**Görev**
Doğum servisi anısını anlatan metne göre şu soruları yanıtlayın:
(a) Çevrim Çeviren, Milliyet'in dış haberler servisinden hangi yıl ayrılmış?
(b) Yazar, devlete bağlı kadın doğum hastanesinde gece nöbetine yaklaşık kaç yıl önce kalmış?
(c) Yazarın girdiği doğumda yaptığı tek iş neymiş?

**Verilen metin**
· · · ·

Bid doğum anı...

Salı sabahını doğum servisinde geçirdim.

2001 yılında Milliyet’in dış haberler servisinden ayrılıp, o günden bu yana internet gazeteciliği yapan yakın arkadaşım Çevrim Çeviren’in bir kızı oldu.

Uzun zaman olmuş bir doğum kliniğinde bulunmayalı...

20 yıl kadar önce devlete bağlı bir kadın doğum hastanesinde sırf meraktan gece nöbetine kalmıştım bir doktor arkadaşımla birlikte.

Hamile kadınlara ’suç işlemiş insan’ muamelesi yapıldığını, bebeklere ne kadar özensiz davranıldığını görüp, üzüldüğümü hatırlıyorum.

Doktor önlüğü giyip doğum sancıları gelen kadınları gözledim, hatta bir doğuma bile girdim.

Benim yaptığım tek iş, elimi kadının karnı üzerine koymak ve bebeğin doğumunu izlemekti...

Aynı odada yan tarafta bir kadının bebeğinin ters geldiğine tanık olmuş, doğumu gerçekleştiremeyen kadın apar topar başka bir hastaneye götürülmüştü.

Benim ’doğumunu gerçekleştirdiğim’ bebek, bugün 18-19 yaşında bir genç kız olmalı...

Amerikan Hastanesi’nin pırıl pırıl odalarını, işbilen bakıcılarını, bebeklere gösterilen ihtimamı görünce yıllar öncesinden bu tecrübemi hatırladım.

· · · ·

**Veri kesiti**
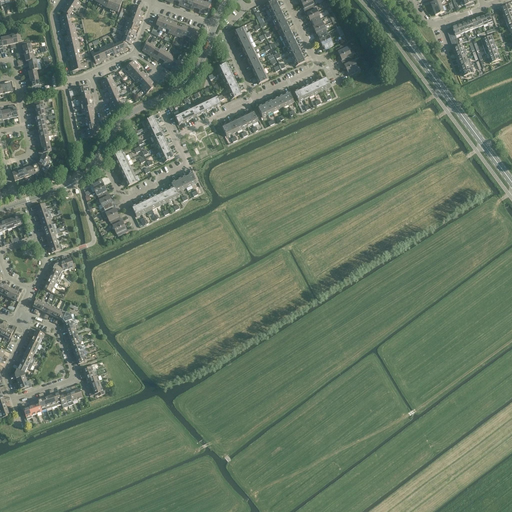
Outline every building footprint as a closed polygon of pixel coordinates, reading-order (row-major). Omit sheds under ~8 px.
[(81,4),(74,0),(72,0),(71,2),(68,0),(67,2),(78,9),(81,4)] [(89,0),(90,0),(92,2),(93,0),(98,3),(97,5),(101,8),(102,6),(106,8),(111,10),(110,12),(114,13),(115,12),(118,13),(122,3),(119,2),(119,0),(118,0),(89,0)] [(191,10),(194,0),(191,0),(192,1),(189,0),(188,0),(186,8),(191,10)] [(194,8),(197,9),(200,1),(197,0),(194,0),(191,10),(193,11),(194,8)] [(266,5),(271,15),(281,11),(276,0),(266,5)] [(312,0),(302,5),(304,9),(303,9),(304,12),(314,7),(313,5),(312,0)] [(435,0),(436,2),(431,4),(433,10),(442,6),(441,4),(442,3),(444,0),(435,0)] [(199,13),(201,14),(205,3),(200,1),(197,9),(200,10),(199,13)] [(64,7),(72,12),(74,9),(76,10),(78,9),(67,2),(64,7)] [(210,5),(205,3),(201,14),(203,15),(204,12),(207,13),(210,5)] [(133,5),(131,10),(142,15),(143,13),(140,12),(141,8),(133,5)] [(501,11),(502,10),(503,14),(511,10),(510,5),(501,9),(501,11)] [(444,12),(442,6),(433,10),(435,16),(444,12)] [(63,15),(69,16),(72,12),(64,7),(61,11),(64,13),(63,15)] [(314,7),(304,12),(306,15),(307,14),(308,18),(318,14),(316,9),(315,9),(314,7)] [(142,15),(131,10),(130,13),(133,14),(132,17),(140,20),(142,15)] [(511,15),(511,10),(503,14),(503,15),(504,15),(505,18),(511,15)] [(271,15),(275,26),(286,21),(281,11),(271,15)] [(484,15),(488,24),(488,26),(493,24),(489,14),(489,13),(484,15)] [(318,14),(308,18),(310,22),(309,22),(311,25),(320,20),(319,18),(320,18),(318,14)] [(69,16),(63,15),(63,18),(60,18),(61,24),(70,22),(69,16)] [(483,26),(480,17),(480,16),(475,18),(475,19),(478,28),(483,26)] [(128,19),(127,21),(138,25),(140,20),(132,17),(131,20),(128,19)] [(160,30),(164,19),(159,17),(156,26),(159,27),(158,30),(160,30)] [(164,19),(160,30),(162,31),(163,28),(166,30),(169,21),(164,19)] [(320,20),(311,25),(312,28),(313,27),(315,31),(324,26),(322,22),(322,23),(320,20)] [(466,22),(469,31),(474,29),(471,20),(470,20),(469,20),(469,21),(466,22)] [(138,25),(127,21),(125,26),(134,29),(135,26),(138,27),(138,25)] [(169,21),(166,30),(169,31),(168,33),(170,34),(174,23),(169,21)] [(275,26),(280,36),(290,31),(286,21),(275,26)] [(174,23),(170,34),(175,36),(178,28),(176,26),(177,24),(174,23)] [(457,25),(460,34),(465,33),(461,23),(457,25)] [(125,26),(123,31),(135,35),(135,33),(133,32),(134,29),(125,26)] [(178,28),(175,36),(180,38),(185,27),(182,26),(181,29),(178,28)] [(324,26),(315,31),(316,35),(315,35),(317,38),(327,33),(325,31),(326,31),(324,26)] [(185,27),(180,38),(183,39),(184,36),(187,37),(190,28),(185,27)] [(190,28),(187,37),(189,38),(188,41),(191,42),(195,30),(190,28)] [(234,33),(239,43),(249,38),(244,28),(234,33)] [(196,44),(199,35),(196,34),(197,31),(195,30),(191,42),(196,44)] [(135,35),(123,31),(122,33),(125,34),(124,37),(133,40),(135,35)] [(280,36),(285,46),(295,42),(290,31),(280,36)] [(327,33),(317,38),(318,41),(319,40),(321,44),(330,40),(328,35),(328,36),(327,33)] [(20,41),(19,35),(11,37),(13,46),(15,46),(15,44),(18,44),(17,41),(20,41)] [(124,37),(122,42),(127,47),(128,44),(131,45),(133,40),(124,37)] [(481,41),(483,45),(493,42),(494,41),(492,37),(483,40),(483,41),(481,41)] [(239,43),(241,48),(244,54),(254,49),(249,38),(239,43)] [(330,40),(321,44),(322,48),(323,51),(333,46),(332,44),(330,40)] [(23,50),(22,50),(22,52),(32,50),(30,42),(24,43),(25,46),(22,47),(23,50)] [(122,42),(117,45),(121,53),(126,51),(125,48),(127,47),(122,42)] [(285,46),(290,57),(300,52),(295,42),(285,46)] [(495,46),(495,45),(494,45),(493,42),(483,45),(485,50),(495,46)] [(121,53),(117,45),(114,46),(113,43),(111,44),(116,55),(121,53)] [(142,51),(147,54),(153,44),(151,43),(150,45),(147,43),(142,51)] [(111,44),(106,47),(110,55),(112,54),(114,56),(116,55),(111,44)] [(147,54),(151,57),(156,49),(154,48),(155,45),(153,44),(147,54)] [(453,49),(455,54),(464,50),(462,45),(459,46),(453,49)] [(340,57),(349,52),(347,48),(345,46),(336,50),(337,53),(338,53),(340,57)] [(497,51),(497,49),(496,49),(495,46),(485,50),(486,55),(487,55),(497,51)] [(110,55),(106,47),(101,49),(106,60),(108,59),(107,56),(110,55)] [(151,57),(156,60),(162,50),(160,48),(159,51),(156,49),(151,57)] [(100,53),(97,54),(101,62),(106,60),(101,49),(99,50),(100,53)] [(244,54),(249,64),(259,59),(254,49),(244,54)] [(160,59),(162,60),(167,53),(162,50),(156,60),(158,61),(160,59)] [(456,58),(466,55),(467,54),(466,50),(464,50),(455,54),(456,58)] [(497,51),(487,55),(488,59),(498,55),(499,55),(497,51)] [(101,62),(97,54),(94,55),(93,52),(91,53),(96,64),(101,62)] [(290,57),(293,62),(295,67),(305,62),(300,52),(290,57)] [(349,52),(340,57),(341,60),(340,61),(342,64),(352,59),(351,57),(351,56),(349,52)] [(163,64),(165,66),(172,56),(167,53),(162,60),(165,62),(163,64)] [(500,58),(498,55),(488,59),(490,64),(500,60),(501,60),(500,58)] [(170,69),(174,61),(172,59),(174,57),(172,56),(165,66),(170,69)] [(249,64),(254,74),(264,69),(259,59),(249,64)] [(352,59),(342,64),(343,66),(344,66),(346,70),(355,65),(353,61),(352,59)] [(459,67),(469,64),(467,59),(458,63),(459,64),(460,67),(459,67)] [(170,69),(174,72),(181,61),(179,60),(177,63),(174,61),(170,69)] [(181,61),(174,72),(176,73),(178,70),(180,72),(185,64),(181,61)] [(126,72),(128,74),(137,66),(133,62),(126,68),(129,70),(126,72)] [(470,63),(469,64),(459,67),(461,71),(462,71),(462,72),(472,68),(470,63)] [(217,69),(222,79),(232,74),(227,64),(217,69)] [(355,65),(346,70),(347,73),(347,74),(348,77),(358,72),(357,70),(357,69),(355,65)] [(128,74),(132,78),(138,72),(136,69),(138,67),(137,66),(128,74)] [(472,68),(462,72),(461,72),(462,73),(464,76),(474,73),(472,68)] [(269,80),(266,75),(264,69),(254,74),(259,85),(269,80)] [(132,78),(135,82),(144,74),(143,72),(140,74),(138,72),(132,78)] [(139,82),(141,84),(148,78),(144,74),(135,82),(137,84),(139,82)] [(222,79),(227,89),(237,85),(232,74),(222,79)] [(141,88),(143,90),(152,82),(148,78),(141,84),(143,86),(141,88)] [(325,78),(320,81),(315,83),(319,93),(330,88),(325,78)] [(103,88),(114,83),(113,81),(110,82),(109,79),(100,83),(103,88)] [(39,81),(30,83),(29,83),(30,86),(31,85),(32,91),(38,90),(37,87),(40,86),(39,81)] [(0,99),(13,96),(13,93),(14,92),(13,89),(12,89),(11,88),(13,87),(12,82),(8,83),(8,84),(0,86),(0,99)] [(153,83),(152,82),(143,90),(146,94),(153,88),(151,85),(153,83)] [(114,83),(103,88),(104,90),(107,89),(108,91),(116,88),(114,83)] [(304,88),(309,98),(319,93),(315,83),(304,88)] [(227,89),(229,95),(231,100),(242,95),(237,85),(227,89)] [(107,98),(118,93),(116,88),(108,91),(109,94),(106,95),(107,98)] [(304,88),(299,90),(294,93),(298,103),(309,98),(304,88)] [(118,93),(107,98),(110,103),(118,99),(117,96),(119,95),(118,93)] [(278,98),(283,108),(293,103),(289,93),(278,98)] [(210,111),(220,106),(216,96),(205,101),(210,111)] [(278,98),(273,100),(268,103),(273,113),(283,108),(278,98)] [(118,99),(110,103),(112,108),(123,102),(122,100),(119,101),(118,99)] [(205,101),(200,103),(195,106),(200,116),(210,111),(205,101)] [(123,102),(112,108),(113,110),(116,108),(117,111),(125,108),(123,102)] [(35,113),(44,111),(43,105),(41,106),(40,103),(34,104),(35,110),(34,110),(35,113)] [(273,113),(268,103),(257,108),(262,118),(273,113)] [(195,106),(190,108),(185,111),(189,121),(200,116),(195,106)] [(189,121),(185,111),(174,116),(179,126),(184,123),(189,121)] [(242,117),(247,127),(258,122),(253,112),(242,117)] [(144,122),(149,132),(159,127),(154,117),(144,122)] [(237,132),(242,130),(247,127),(242,117),(232,122),(237,132)] [(232,122),(227,125),(222,127),(226,137),(237,132),(232,122)] [(149,132),(152,137),(154,143),(164,138),(159,127),(149,132)] [(98,130),(86,132),(87,138),(96,136),(95,133),(98,132),(98,130)] [(154,143),(159,153),(169,148),(164,138),(154,143)] [(169,148),(159,153),(164,163),(174,159),(169,148)] [(113,156),(118,166),(128,161),(123,151),(113,156)] [(42,158),(40,160),(48,164),(50,159),(43,155),(38,154),(38,156),(42,158)] [(35,160),(34,161),(41,169),(43,168),(45,169),(48,164),(40,160),(39,162),(35,160)] [(34,165),(34,166),(32,167),(34,175),(39,173),(39,171),(41,169),(34,161),(33,163),(34,165)] [(118,166),(123,177),(133,172),(128,161),(118,166)] [(25,179),(22,171),(19,171),(19,170),(16,171),(17,172),(20,180),(25,179)] [(138,182),(133,172),(123,177),(128,187),(138,182)] [(192,174),(186,176),(181,179),(186,189),(197,184),(192,174)] [(176,194),(181,191),(186,189),(181,179),(171,184),(173,188),(176,194)] [(93,188),(95,192),(104,188),(102,184),(103,184),(102,181),(92,185),(93,188)] [(97,196),(98,198),(108,194),(107,191),(106,191),(104,188),(95,192),(97,196)] [(173,188),(168,191),(163,193),(167,203),(178,198),(176,194),(173,188)] [(152,198),(157,208),(167,203),(163,193),(152,198)] [(99,201),(101,205),(110,201),(110,200),(109,197),(110,197),(108,194),(98,198),(99,201)] [(142,203),(147,213),(157,208),(152,198),(142,203)] [(104,211),(114,207),(113,204),(112,204),(110,201),(101,205),(103,209),(104,211)] [(142,203),(137,205),(131,208),(136,218),(147,213),(142,203)] [(36,210),(37,213),(46,210),(44,205),(35,208),(34,208),(35,210),(36,210)] [(114,207),(104,211),(101,213),(104,219),(107,218),(116,214),(115,210),(116,209),(114,207)] [(46,210),(37,213),(38,216),(37,216),(37,218),(49,214),(48,209),(46,210)] [(41,223),(49,220),(52,219),(50,214),(49,214),(37,218),(38,221),(40,220),(41,223)] [(111,224),(121,219),(120,219),(119,217),(118,217),(116,214),(107,218),(109,222),(111,224)] [(19,215),(17,216),(17,215),(13,216),(14,218),(17,227),(18,229),(23,227),(23,225),(19,215)] [(9,220),(12,229),(17,227),(14,218),(9,220)] [(112,227),(114,231),(124,226),(122,222),(123,222),(121,219),(111,224),(111,225),(112,224),(113,226),(112,227)] [(9,220),(4,222),(7,231),(12,229),(9,220)] [(40,227),(41,229),(53,225),(51,225),(49,220),(41,223),(42,226),(40,227)] [(43,230),(44,233),(44,234),(55,230),(53,225),(41,229),(42,231),(43,230)] [(125,230),(124,226),(114,231),(116,235),(117,235),(118,237),(128,232),(126,229),(125,230)] [(45,239),(46,238),(55,235),(58,234),(56,230),(55,230),(44,234),(45,236),(44,237),(45,239)] [(45,241),(47,241),(48,244),(57,241),(55,235),(46,238),(45,239),(45,241)] [(48,244),(50,249),(58,246),(57,241),(48,244)] [(50,249),(48,249),(49,251),(50,251),(51,254),(63,250),(61,245),(58,246),(50,249)] [(65,261),(65,260),(63,261),(63,262),(60,263),(63,272),(68,270),(65,261)] [(71,260),(65,261),(68,270),(76,268),(76,267),(74,262),(72,262),(71,260)] [(54,268),(53,270),(61,274),(63,272),(60,263),(55,265),(54,264),(53,265),(52,267),(54,268)] [(63,275),(61,274),(53,270),(51,273),(50,272),(49,274),(60,279),(63,275)] [(49,277),(48,280),(56,284),(59,285),(61,280),(60,279),(49,274),(48,276),(49,277)] [(54,288),(56,284),(48,280),(47,282),(45,282),(44,284),(46,284),(54,288)] [(46,284),(43,290),(52,293),(54,288),(46,284)] [(8,288),(9,286),(7,285),(2,295),(7,298),(11,289),(8,288)] [(7,298),(12,300),(16,292),(11,289),(7,298)] [(16,292),(12,300),(17,302),(21,294),(16,292)] [(32,307),(37,310),(41,302),(36,299),(32,307)] [(37,310),(42,312),(46,304),(41,302),(37,310)] [(42,312),(47,315),(51,306),(46,304),(42,312)] [(51,306),(47,315),(52,317),(56,309),(51,306)] [(52,317),(57,319),(61,311),(56,309),(52,317)] [(57,319),(62,322),(66,313),(61,311),(57,319)] [(64,324),(73,321),(75,320),(73,315),(71,314),(71,316),(66,313),(62,322),(64,324)] [(74,326),(73,321),(64,324),(66,329),(74,326)] [(66,331),(67,334),(76,331),(74,326),(66,329),(64,330),(65,332),(66,331)] [(0,333),(0,335),(4,338),(8,329),(3,327),(0,333)] [(13,332),(8,329),(4,338),(9,340),(13,332)] [(33,336),(42,340),(44,335),(36,331),(33,336)] [(67,334),(69,339),(78,336),(76,331),(67,334)] [(33,336),(31,341),(39,345),(42,340),(33,336)] [(70,341),(71,344),(80,341),(78,336),(69,339),(68,340),(68,342),(70,341)] [(29,346),(37,350),(39,345),(31,341),(29,346)] [(71,350),(73,349),(81,346),(80,341),(71,344),(72,348),(71,348),(71,350)] [(37,350),(29,346),(26,351),(35,355),(37,350)] [(74,352),(75,355),(83,352),(81,346),(73,349),(71,350),(72,352),(74,352)] [(35,355),(26,351),(24,356),(32,360),(35,355)] [(75,360),(76,360),(85,357),(83,352),(75,355),(76,358),(74,358),(75,360)] [(24,356),(22,355),(21,357),(23,357),(21,361),(33,366),(35,361),(32,360),(24,356)] [(76,360),(75,360),(76,362),(77,362),(78,365),(87,362),(85,357),(76,360)] [(21,361),(20,364),(19,363),(18,365),(27,369),(30,371),(33,366),(21,361)] [(17,370),(25,374),(27,369),(18,365),(17,367),(18,367),(17,370)] [(94,372),(95,372),(97,371),(94,365),(88,367),(88,369),(83,370),(84,374),(83,374),(83,376),(94,372)] [(14,375),(15,376),(13,377),(14,379),(16,379),(16,380),(25,377),(25,374),(17,370),(14,375)] [(87,381),(89,380),(95,378),(95,377),(97,377),(95,372),(94,372),(83,376),(84,378),(86,378),(87,381)] [(25,377),(16,380),(18,385),(27,382),(25,377)] [(89,386),(99,382),(98,377),(97,377),(95,377),(95,378),(89,380),(90,383),(89,384),(89,386)] [(27,382),(18,385),(16,386),(17,388),(19,387),(20,391),(24,389),(25,390),(32,388),(30,381),(27,382)] [(93,390),(101,387),(99,382),(89,386),(90,388),(91,387),(93,390)] [(93,390),(94,393),(92,394),(93,396),(94,395),(98,394),(99,397),(106,395),(105,391),(103,392),(101,387),(93,390)] [(73,392),(69,394),(72,402),(78,400),(75,392),(74,390),(72,391),(73,392)] [(78,400),(83,399),(80,390),(75,392),(78,400)] [(73,405),(72,402),(69,394),(66,395),(66,393),(64,394),(64,395),(67,404),(68,407),(73,405)] [(48,397),(51,406),(56,404),(53,395),(52,394),(50,395),(51,396),(48,397)] [(59,397),(58,394),(53,395),(56,404),(61,403),(59,397)] [(62,396),(59,397),(61,403),(62,406),(67,404),(64,395),(64,394),(62,394),(62,396)] [(46,408),(43,399),(42,397),(40,398),(41,400),(37,401),(38,404),(39,404),(41,410),(46,408)] [(43,399),(46,408),(51,406),(48,397),(43,399)] [(39,404),(38,404),(34,406),(37,415),(42,413),(41,410),(39,404)] [(31,417),(37,415),(34,406),(28,408),(31,417)] [(26,417),(26,418),(27,420),(32,418),(31,417),(28,408),(26,408),(25,407),(23,408),(23,410),(25,415),(26,417)] [(8,411),(0,413),(0,419),(10,416),(8,411)]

· · · ·

**Görevin yanıtı**
(a) 2001 yılında.
(b) 20 yıl kadar önce.
(c) Elini kadının karnı üzerine koymak ve bebeğin doğumunu izlemek.